#### [TASK STATEMENT]
Return, verbatim and in full, the records that follow, but not their pictures.

#### [RECORDS SUPPLIED]
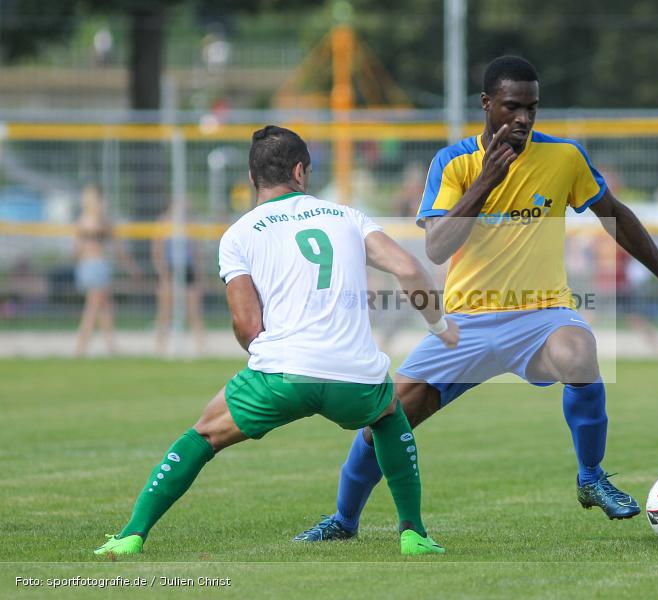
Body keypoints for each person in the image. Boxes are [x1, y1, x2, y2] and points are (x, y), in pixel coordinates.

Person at [297, 56, 658, 543]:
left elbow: (615, 215)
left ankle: (591, 477)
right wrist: (487, 181)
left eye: (532, 108)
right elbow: (436, 246)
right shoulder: (453, 163)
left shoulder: (564, 157)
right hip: (464, 326)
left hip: (541, 317)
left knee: (579, 353)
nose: (523, 118)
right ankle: (344, 521)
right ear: (486, 105)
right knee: (383, 422)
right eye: (512, 106)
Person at [94, 125, 458, 558]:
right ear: (301, 171)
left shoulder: (239, 234)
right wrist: (439, 327)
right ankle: (413, 533)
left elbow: (246, 325)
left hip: (281, 374)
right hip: (354, 375)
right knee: (388, 416)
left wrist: (280, 361)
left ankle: (132, 534)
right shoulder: (347, 216)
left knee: (203, 435)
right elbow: (410, 270)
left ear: (252, 179)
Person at [152, 204, 205, 355]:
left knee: (194, 310)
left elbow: (196, 251)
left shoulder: (190, 223)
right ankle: (160, 346)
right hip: (170, 268)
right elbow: (157, 251)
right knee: (165, 311)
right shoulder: (163, 222)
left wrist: (199, 274)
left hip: (187, 268)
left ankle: (200, 346)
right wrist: (163, 273)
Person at [74, 185, 116, 356]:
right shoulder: (99, 220)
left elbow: (75, 249)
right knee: (93, 308)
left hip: (88, 265)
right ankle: (81, 346)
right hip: (95, 265)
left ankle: (110, 346)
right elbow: (112, 237)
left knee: (104, 307)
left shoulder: (83, 219)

#### [FINISHED TASK]
Body keypoints for each person in the image. Boxes are [x1, y1, x2, y2] and points are (x, y), in pixel coordinates.

Person at [297, 56, 658, 543]:
left elbow: (615, 215)
left ankle: (591, 477)
right wrist: (487, 181)
left eye: (532, 108)
right elbow: (436, 246)
right shoulder: (453, 163)
left shoulder: (564, 157)
right hip: (464, 326)
left hip: (541, 317)
left knee: (579, 353)
nose: (523, 118)
right ankle: (344, 521)
right ear: (486, 105)
right knee: (383, 422)
right eye: (512, 106)
Person at [94, 125, 458, 558]:
right ear: (301, 171)
left shoulder: (239, 234)
right wrist: (439, 327)
right ankle: (413, 533)
left elbow: (246, 325)
left hip: (281, 374)
right hip: (354, 375)
right knee: (388, 416)
left wrist: (280, 361)
left ankle: (132, 534)
right shoulder: (347, 216)
left knee: (203, 435)
right elbow: (410, 270)
left ear: (252, 179)
Person at [152, 204, 205, 355]:
left knee: (194, 310)
left elbow: (196, 251)
left shoulder: (190, 223)
right ankle: (160, 346)
right hip: (170, 268)
right elbow: (157, 251)
right knee: (165, 311)
right shoulder: (163, 222)
left wrist: (199, 274)
left hip: (187, 268)
left ankle: (200, 346)
right wrist: (163, 273)
Person at [74, 185, 116, 356]:
right shoulder: (99, 220)
left elbow: (75, 249)
right knee: (93, 308)
left hip: (88, 265)
right ankle: (81, 346)
right hip: (95, 265)
left ankle: (110, 346)
right elbow: (112, 237)
left knee: (104, 307)
left shoulder: (83, 219)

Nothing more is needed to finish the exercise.